*** Provided records ***
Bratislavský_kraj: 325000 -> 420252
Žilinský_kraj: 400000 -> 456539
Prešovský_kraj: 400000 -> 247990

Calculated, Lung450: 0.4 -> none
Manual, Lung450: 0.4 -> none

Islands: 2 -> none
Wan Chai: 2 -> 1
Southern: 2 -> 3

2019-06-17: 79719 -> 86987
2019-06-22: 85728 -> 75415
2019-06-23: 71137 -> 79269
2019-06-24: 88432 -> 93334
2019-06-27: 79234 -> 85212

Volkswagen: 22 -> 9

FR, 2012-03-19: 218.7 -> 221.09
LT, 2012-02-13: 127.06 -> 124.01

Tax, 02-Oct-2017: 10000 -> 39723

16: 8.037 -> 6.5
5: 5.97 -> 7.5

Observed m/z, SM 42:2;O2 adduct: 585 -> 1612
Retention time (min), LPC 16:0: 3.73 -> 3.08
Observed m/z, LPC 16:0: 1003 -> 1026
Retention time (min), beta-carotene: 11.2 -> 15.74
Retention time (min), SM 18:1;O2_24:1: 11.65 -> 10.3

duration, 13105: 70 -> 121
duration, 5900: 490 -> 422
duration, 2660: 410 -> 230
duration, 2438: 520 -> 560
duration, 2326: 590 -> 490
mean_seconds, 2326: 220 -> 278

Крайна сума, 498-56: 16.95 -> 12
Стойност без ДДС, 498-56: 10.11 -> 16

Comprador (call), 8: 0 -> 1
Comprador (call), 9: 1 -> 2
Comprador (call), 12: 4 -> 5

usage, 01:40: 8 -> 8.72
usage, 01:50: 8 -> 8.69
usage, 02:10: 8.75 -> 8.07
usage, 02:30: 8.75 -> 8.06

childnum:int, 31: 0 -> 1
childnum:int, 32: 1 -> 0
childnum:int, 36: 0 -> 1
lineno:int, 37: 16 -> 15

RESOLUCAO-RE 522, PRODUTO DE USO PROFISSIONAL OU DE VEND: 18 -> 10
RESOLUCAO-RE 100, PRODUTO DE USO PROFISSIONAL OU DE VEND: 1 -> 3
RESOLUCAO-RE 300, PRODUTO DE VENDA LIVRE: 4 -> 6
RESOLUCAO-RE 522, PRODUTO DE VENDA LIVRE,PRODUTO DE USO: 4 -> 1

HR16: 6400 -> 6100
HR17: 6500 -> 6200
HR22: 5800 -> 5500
*** End of Provided records ***
_Instruction_
Please copy the line holding "usage, 01:50: 8 -> 8.69" and all lines after it to the end of the records, exactly, and nothing else.

_Answer box_
usage, 01:50: 8 -> 8.69
usage, 02:10: 8.75 -> 8.07
usage, 02:30: 8.75 -> 8.06

childnum:int, 31: 0 -> 1
childnum:int, 32: 1 -> 0
childnum:int, 36: 0 -> 1
lineno:int, 37: 16 -> 15

RESOLUCAO-RE 522, PRODUTO DE USO PROFISSIONAL OU DE VEND: 18 -> 10
RESOLUCAO-RE 100, PRODUTO DE USO PROFISSIONAL OU DE VEND: 1 -> 3
RESOLUCAO-RE 300, PRODUTO DE VENDA LIVRE: 4 -> 6
RESOLUCAO-RE 522, PRODUTO DE VENDA LIVRE,PRODUTO DE USO: 4 -> 1

HR16: 6400 -> 6100
HR17: 6500 -> 6200
HR22: 5800 -> 5500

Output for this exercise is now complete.